Tasks to perform ->
1. Could you repeat the passage on Alexeenko's doctoral work, starting with "Alexeenko is a" and going on through "of California, Berkeley.", but with "second year" switched to "third year"?
2. How would the text about the students' NSF GRFP research projects go on? Continue it from its final sentence.

Exercise text ->
★ ★ ★

This project aims to develop and experimentally validate the algorithmic tools needed to control electric vehicle charging in real time, thereby facilitating the seamless integration of electric vehicle charging operations into the power grid.    

Alexeenko is a second year Ph.D. student working with Professor Eilyan Bitar on the control and optimization of electric power and transportation networks. She earned a Bachelor’s degree in mathematics and economics at the University of California, Berkeley.

Jonathan McCandless

Jonathan McCandlessJonathan McCandless’s NSF GRFP project is entitled “High-Speed Computing: Toward Integration of Memory and Processing with Ga2O3.” Gallium oxide (Ga2O3) is a promising semiconductor which has gained much attention over the past few years. Ga2O3 has different phases (spatial arrangement of atoms within a unit cell). The beta phase is the most thermodynamically stable phase and consequently, the most studied. The other phases are unstable and tend toward the beta phase. 

McCandless has proposed growing and stabilizing another phase which is not inherently stable. Once this is done, he plans to investigate the novel properties of the phase, which is theorized to be ferroelectric. It could then be used to create a memory function based on flipping of the material's polarization. This would allow for the integration of memory and processing functions within the same chip, increasing the overall computing performance.

★ ★ ★

Stored data ->

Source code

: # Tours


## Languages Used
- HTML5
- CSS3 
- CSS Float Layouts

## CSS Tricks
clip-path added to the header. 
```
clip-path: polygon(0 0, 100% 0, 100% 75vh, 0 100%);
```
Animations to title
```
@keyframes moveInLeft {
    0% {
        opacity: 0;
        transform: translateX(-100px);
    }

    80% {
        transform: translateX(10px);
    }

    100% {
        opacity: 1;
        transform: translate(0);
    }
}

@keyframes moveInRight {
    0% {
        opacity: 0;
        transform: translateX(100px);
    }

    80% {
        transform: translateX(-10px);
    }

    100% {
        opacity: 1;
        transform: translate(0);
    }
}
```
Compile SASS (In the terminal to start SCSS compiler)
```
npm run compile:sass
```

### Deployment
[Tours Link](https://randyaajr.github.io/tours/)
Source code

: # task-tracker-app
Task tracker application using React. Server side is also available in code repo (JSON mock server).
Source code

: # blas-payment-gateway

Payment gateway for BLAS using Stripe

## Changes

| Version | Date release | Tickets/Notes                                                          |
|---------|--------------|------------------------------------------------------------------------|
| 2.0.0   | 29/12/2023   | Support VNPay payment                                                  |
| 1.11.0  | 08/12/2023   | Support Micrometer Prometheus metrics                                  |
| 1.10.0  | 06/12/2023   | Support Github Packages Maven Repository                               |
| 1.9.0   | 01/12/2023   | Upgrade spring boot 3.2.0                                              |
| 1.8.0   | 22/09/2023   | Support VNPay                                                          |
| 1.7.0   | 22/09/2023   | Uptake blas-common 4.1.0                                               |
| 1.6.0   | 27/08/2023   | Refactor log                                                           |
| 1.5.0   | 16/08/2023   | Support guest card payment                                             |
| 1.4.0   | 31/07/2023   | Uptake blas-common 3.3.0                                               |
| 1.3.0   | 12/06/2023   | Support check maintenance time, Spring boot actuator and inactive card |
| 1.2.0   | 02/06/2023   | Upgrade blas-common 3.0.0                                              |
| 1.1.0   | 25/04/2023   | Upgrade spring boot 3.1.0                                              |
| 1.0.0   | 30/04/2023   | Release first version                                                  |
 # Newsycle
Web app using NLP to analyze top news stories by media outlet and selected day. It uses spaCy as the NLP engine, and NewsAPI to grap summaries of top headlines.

★ ★ ★

Answers to the exercise ->
1.
Alexeenko is a third year Ph.D. student working with Professor Eilyan Bitar on the control and optimization of electric power and transportation networks. She earned a Bachelor’s degree in mathematics and economics at the University of California, Berkeley.

2.
McCandless is a second year Ph.D. student in Professor Debdeep Jena’s group. His research focuses on the growth and study of Ga2O3 heterostructures and Ga2O3 alloys. He graduated from Case Western Reserve in 2016 where he earned degrees in electrical engineering and engineering physics. At Case, McCandless worked in Philip Feng’s group working on SiC devices and 2D materials. After graduating, he spent 18 months at Wright Patterson Air Force Base’s Air Force Research Laboratory working with Gregg Jessen’s group. This work resulted in several seminal Ga2O3 device papers.

Brian Rappaport

Brian RappaportBrian Rappaport’s NSF GRFP project, "Deviceless Localization and Tracking via Channel Charting," builds upon channel charting, a recent machine learning framework for locating mobile devices in wireless systems developed in Assistant Professor Christoph Studer's research group. In contrast to global navigation satellite systems (GPS) or triangulation methods, channel charting locates mobile devices using an approach that relies on passively collected channel state information, a description of the propagation conditions between mobile device and base station. Channel charting avoids the need of extensive (and expensive) measurement campaigns and also enables localization indoors, where many of the existing positioning systems fail to work. 

This project will investigate the use of channel charting in localization and tracking of objects which are not themselves transmitting wireless signals, but are located near a transmitter-receiver pair. This capability would have many practical uses, including predicting people's movement to assist home automation devices or detecting objects in autonomous vehicle-to-vehicle communication scenarios. However, it is hard to get past the obvious and disturbing use case: locating people without their consent (and without their cell phone in transmit mode). Arguably one of the most critical aspects of this project is to understand these threats to privacy and to find ways to prevent them. If these threats are not well understood, there will be no way to protect against them in the future.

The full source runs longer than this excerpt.